Though reading this article may seem as straightforward as reading a book, there’s actually a lot happening behind the scenes. In addition to displaying the text, websites must communicate with a server, communicate with a database, and update in real time. To keep things running smoothly, someone has to monitor the website and troubleshoot issues.
When you leave a comment on a Career Karma article, a suite of tools are deployed to store that comment somewhere and make sure future visitors see the updated version. All of this falls within the purview of the back end developer, who must use languages like Python or .NET to get the job done.
How Are They Different?
Front end and back end developers work together to make sure their slice of the Internet looks pretty, loads quickly, and responds appropriately. They differ in whether they are client-facing or server-facing, and in the tools that they use. While there is overlap in their responsibilities, and plenty of people are competent at both, they aren’t the same thing.
So, Which Is Harder?
There really isn’t a clear-cut answer to this question. In some ways, front end work is surely harder, as a developer must deal with user tastes. Being subjective, design is a tough thing to do well, and that’s not counting the added complexity of API calls, state management, and the like. Plus, the suite of commonly-used tools changes a lot.

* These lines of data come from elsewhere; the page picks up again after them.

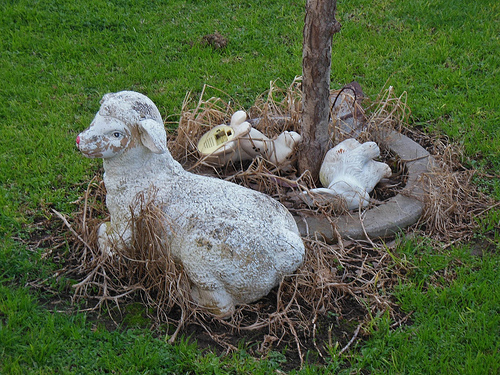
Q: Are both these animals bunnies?
A: Yes, all the animals are bunnies.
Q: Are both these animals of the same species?
A: Yes, all the animals are bunnies.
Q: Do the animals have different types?
A: No, all the animals are bunnies.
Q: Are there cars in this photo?
A: No, there are no cars.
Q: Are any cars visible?
A: No, there are no cars.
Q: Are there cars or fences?
A: No, there are no cars or fences.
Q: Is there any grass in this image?
A: Yes, there is grass.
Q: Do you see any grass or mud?
A: Yes, there is grass.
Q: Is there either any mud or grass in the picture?
A: Yes, there is grass.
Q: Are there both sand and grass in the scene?
A: No, there is grass but no sand.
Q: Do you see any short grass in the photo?
A: Yes, there is short grass.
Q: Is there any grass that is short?
A: Yes, there is grass that is short.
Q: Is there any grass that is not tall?
A: Yes, there is short grass.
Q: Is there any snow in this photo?
A: No, there is no snow.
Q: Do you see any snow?
A: No, there is no snow.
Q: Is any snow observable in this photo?
A: No, there is no snow.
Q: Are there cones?
A: No, there are no cones.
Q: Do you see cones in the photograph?
A: No, there are no cones.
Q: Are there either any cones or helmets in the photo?
A: No, there are no cones or helmets.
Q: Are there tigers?
A: No, there are no tigers.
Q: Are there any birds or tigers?
A: No, there are no tigers or birds.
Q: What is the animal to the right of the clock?
A: The animal is a bunny.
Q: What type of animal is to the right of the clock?
A: The animal is a bunny.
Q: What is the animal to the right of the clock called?
A: The animal is a bunny.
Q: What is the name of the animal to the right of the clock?
A: The animal is a bunny.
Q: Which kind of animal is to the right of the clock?
A: The animal is a bunny.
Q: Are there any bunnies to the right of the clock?
A: Yes, there is a bunny to the right of the clock.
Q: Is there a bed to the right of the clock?
A: No, there is a bunny to the right of the clock.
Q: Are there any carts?
A: No, there are no carts.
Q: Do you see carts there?
A: No, there are no carts.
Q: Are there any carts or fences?
A: No, there are no carts or fences.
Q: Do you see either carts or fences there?
A: No, there are no carts or fences.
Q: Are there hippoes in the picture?
A: No, there are no hippoes.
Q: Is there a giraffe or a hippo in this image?
A: No, there are no hippoes or giraffes.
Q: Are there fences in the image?
A: No, there are no fences.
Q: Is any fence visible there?
A: No, there are no fences.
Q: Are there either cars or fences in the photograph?
A: No, there are no fences or cars.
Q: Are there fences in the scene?
A: No, there are no fences.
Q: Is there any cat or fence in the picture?
A: No, there are no fences or cats.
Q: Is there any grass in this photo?
A: Yes, there is grass.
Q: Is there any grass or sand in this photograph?
A: Yes, there is grass.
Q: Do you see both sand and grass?
A: No, there is grass but no sand.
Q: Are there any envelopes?
A: No, there are no envelopes.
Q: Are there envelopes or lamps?
A: No, there are no envelopes or lamps.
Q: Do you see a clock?
A: Yes, there is a clock.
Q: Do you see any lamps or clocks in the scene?
A: Yes, there is a clock.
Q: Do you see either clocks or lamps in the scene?
A: Yes, there is a clock.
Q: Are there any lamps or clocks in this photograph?
A: Yes, there is a clock.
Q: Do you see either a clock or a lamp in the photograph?
A: Yes, there is a clock.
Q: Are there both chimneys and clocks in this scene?
A: No, there is a clock but no chimneys.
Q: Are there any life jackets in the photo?
A: No, there are no life jackets.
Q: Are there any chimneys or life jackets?
A: No, there are no life jackets or chimneys.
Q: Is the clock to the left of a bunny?
A: Yes, the clock is to the left of a bunny.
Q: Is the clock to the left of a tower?
A: No, the clock is to the left of a bunny.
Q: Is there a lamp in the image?
A: No, there are no lamps.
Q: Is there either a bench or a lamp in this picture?
A: No, there are no lamps or benches.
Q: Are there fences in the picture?
A: No, there are no fences.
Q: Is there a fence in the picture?
A: No, there are no fences.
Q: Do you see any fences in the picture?
A: No, there are no fences.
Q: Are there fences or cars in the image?
A: No, there are no fences or cars.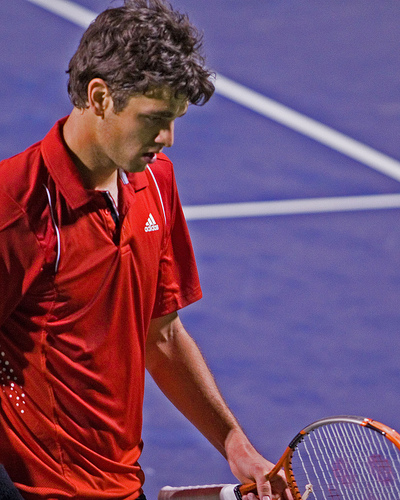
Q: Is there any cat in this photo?
A: No, there are no cats.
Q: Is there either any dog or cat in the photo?
A: No, there are no cats or dogs.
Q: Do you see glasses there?
A: No, there are no glasses.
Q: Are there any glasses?
A: No, there are no glasses.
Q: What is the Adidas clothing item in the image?
A: The clothing item is a shirt.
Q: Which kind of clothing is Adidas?
A: The clothing is a shirt.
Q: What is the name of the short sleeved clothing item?
A: The clothing item is a shirt.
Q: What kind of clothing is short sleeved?
A: The clothing is a shirt.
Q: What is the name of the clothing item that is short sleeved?
A: The clothing item is a shirt.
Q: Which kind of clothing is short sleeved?
A: The clothing is a shirt.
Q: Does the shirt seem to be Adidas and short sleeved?
A: Yes, the shirt is Adidas and short sleeved.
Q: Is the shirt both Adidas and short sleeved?
A: Yes, the shirt is Adidas and short sleeved.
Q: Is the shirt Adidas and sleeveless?
A: No, the shirt is Adidas but short sleeved.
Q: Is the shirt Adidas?
A: Yes, the shirt is adidas.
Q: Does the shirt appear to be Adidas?
A: Yes, the shirt is adidas.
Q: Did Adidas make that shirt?
A: Yes, the shirt was made by adidas.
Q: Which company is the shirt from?
A: The shirt is from adidas.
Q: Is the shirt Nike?
A: No, the shirt is adidas.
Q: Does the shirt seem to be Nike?
A: No, the shirt is adidas.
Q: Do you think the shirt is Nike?
A: No, the shirt is adidas.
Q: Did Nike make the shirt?
A: No, the shirt was made by adidas.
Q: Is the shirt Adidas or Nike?
A: The shirt is adidas.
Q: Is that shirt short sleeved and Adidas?
A: Yes, the shirt is short sleeved and adidas.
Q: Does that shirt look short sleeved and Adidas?
A: Yes, the shirt is short sleeved and adidas.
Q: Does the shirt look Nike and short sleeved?
A: No, the shirt is short sleeved but adidas.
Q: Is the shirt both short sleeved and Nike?
A: No, the shirt is short sleeved but adidas.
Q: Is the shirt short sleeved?
A: Yes, the shirt is short sleeved.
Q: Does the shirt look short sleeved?
A: Yes, the shirt is short sleeved.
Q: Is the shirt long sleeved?
A: No, the shirt is short sleeved.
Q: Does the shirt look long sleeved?
A: No, the shirt is short sleeved.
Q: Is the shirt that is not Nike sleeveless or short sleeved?
A: The shirt is short sleeved.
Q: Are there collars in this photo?
A: Yes, there is a collar.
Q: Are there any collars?
A: Yes, there is a collar.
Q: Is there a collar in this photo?
A: Yes, there is a collar.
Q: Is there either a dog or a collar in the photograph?
A: Yes, there is a collar.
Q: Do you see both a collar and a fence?
A: No, there is a collar but no fences.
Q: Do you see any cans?
A: No, there are no cans.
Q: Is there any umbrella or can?
A: No, there are no cans or umbrellas.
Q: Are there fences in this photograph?
A: No, there are no fences.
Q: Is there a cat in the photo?
A: No, there are no cats.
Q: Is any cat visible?
A: No, there are no cats.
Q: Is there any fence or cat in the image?
A: No, there are no cats or fences.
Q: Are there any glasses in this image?
A: No, there are no glasses.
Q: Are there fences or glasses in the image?
A: No, there are no glasses or fences.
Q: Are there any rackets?
A: Yes, there is a racket.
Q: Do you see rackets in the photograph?
A: Yes, there is a racket.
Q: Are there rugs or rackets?
A: Yes, there is a racket.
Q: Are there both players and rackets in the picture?
A: Yes, there are both a racket and a player.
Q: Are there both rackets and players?
A: Yes, there are both a racket and a player.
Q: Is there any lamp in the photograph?
A: No, there are no lamps.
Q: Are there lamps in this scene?
A: No, there are no lamps.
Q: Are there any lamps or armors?
A: No, there are no lamps or armors.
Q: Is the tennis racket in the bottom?
A: Yes, the tennis racket is in the bottom of the image.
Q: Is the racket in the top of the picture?
A: No, the racket is in the bottom of the image.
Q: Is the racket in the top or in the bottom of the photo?
A: The racket is in the bottom of the image.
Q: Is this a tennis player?
A: Yes, this is a tennis player.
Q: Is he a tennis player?
A: Yes, this is a tennis player.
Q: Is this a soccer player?
A: No, this is a tennis player.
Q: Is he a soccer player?
A: No, this is a tennis player.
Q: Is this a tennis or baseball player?
A: This is a tennis player.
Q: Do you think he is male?
A: Yes, the player is male.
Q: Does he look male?
A: Yes, the player is male.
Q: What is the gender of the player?
A: The player is male.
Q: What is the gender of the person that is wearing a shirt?
A: The player is male.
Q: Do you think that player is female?
A: No, the player is male.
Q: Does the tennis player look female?
A: No, the player is male.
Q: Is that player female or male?
A: The player is male.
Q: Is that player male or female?
A: The player is male.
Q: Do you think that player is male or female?
A: The player is male.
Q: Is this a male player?
A: Yes, this is a male player.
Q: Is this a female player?
A: No, this is a male player.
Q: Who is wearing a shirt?
A: The player is wearing a shirt.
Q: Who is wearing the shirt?
A: The player is wearing a shirt.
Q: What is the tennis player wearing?
A: The player is wearing a shirt.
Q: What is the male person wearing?
A: The player is wearing a shirt.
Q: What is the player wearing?
A: The player is wearing a shirt.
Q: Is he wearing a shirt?
A: Yes, the player is wearing a shirt.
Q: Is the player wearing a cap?
A: No, the player is wearing a shirt.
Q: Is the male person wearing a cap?
A: No, the player is wearing a shirt.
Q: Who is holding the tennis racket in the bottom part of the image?
A: The player is holding the racket.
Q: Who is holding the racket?
A: The player is holding the racket.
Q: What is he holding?
A: The player is holding the racket.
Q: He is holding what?
A: The player is holding the racket.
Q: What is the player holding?
A: The player is holding the racket.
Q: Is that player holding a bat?
A: No, the player is holding the racket.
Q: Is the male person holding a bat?
A: No, the player is holding the racket.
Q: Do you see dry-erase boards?
A: No, there are no dry-erase boards.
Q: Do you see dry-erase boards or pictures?
A: No, there are no dry-erase boards or pictures.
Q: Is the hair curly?
A: Yes, the hair is curly.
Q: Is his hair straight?
A: No, the hair is curly.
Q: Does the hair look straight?
A: No, the hair is curly.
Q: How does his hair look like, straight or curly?
A: The hair is curly.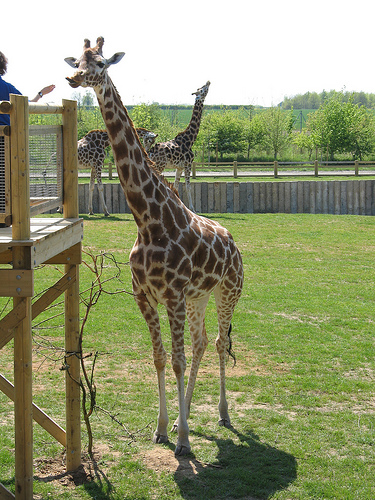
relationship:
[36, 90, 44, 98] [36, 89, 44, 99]
watch on wrist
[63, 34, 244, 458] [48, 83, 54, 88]
giraffe reaching for treat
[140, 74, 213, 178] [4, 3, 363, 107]
giraffe looking to sky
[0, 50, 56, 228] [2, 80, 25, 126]
woman wearing shirt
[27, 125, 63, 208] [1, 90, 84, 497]
mesh on bridge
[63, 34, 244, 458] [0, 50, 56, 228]
giraffe by woman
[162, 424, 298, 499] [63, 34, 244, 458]
shadow of giraffe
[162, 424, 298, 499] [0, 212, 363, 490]
shadow on ground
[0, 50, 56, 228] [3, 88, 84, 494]
woman on platform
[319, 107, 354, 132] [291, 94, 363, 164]
leaves on tree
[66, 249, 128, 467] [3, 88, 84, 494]
branch by platform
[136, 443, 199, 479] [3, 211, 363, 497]
spot in grass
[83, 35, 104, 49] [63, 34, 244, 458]
horns of giraffe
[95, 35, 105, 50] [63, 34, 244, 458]
ear of giraffe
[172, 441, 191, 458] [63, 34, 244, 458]
hoof of giraffe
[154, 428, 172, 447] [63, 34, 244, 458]
hoof of giraffe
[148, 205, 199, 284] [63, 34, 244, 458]
spots on giraffe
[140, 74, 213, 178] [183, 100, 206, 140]
giraffe stretching neck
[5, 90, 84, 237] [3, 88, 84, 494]
railing on platform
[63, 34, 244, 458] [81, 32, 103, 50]
giraffe has ossicones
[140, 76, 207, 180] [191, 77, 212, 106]
giraffe holding head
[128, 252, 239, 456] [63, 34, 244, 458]
legs on giraffe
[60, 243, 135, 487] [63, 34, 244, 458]
tree in front of giraffe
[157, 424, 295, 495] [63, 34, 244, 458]
shadow of giraffe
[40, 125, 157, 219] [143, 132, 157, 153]
giraffe with head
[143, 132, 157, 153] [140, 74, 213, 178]
head on giraffe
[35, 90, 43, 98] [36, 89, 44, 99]
watch on wrist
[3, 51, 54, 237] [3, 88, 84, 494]
woman on platform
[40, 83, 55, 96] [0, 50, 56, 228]
right hand belonging to woman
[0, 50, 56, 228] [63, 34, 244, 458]
woman standing above giraffe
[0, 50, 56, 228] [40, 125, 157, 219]
woman standing above giraffe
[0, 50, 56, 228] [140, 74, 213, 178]
woman standing above giraffe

This is less of a problem in back end development, which users rarely see and which changes far less often. But it also suffers from the same difficulties that regular software engineering must contend with. Bugs can be far deeper and harder to find because you don’t get as much immediate, visual feedback, and you have to contend with databases, systems monitoring, caching, and related technical problems.
As you can see, it really depends on your experience, the kinds of projects you’re working on, and the kinds of problems you want to solve.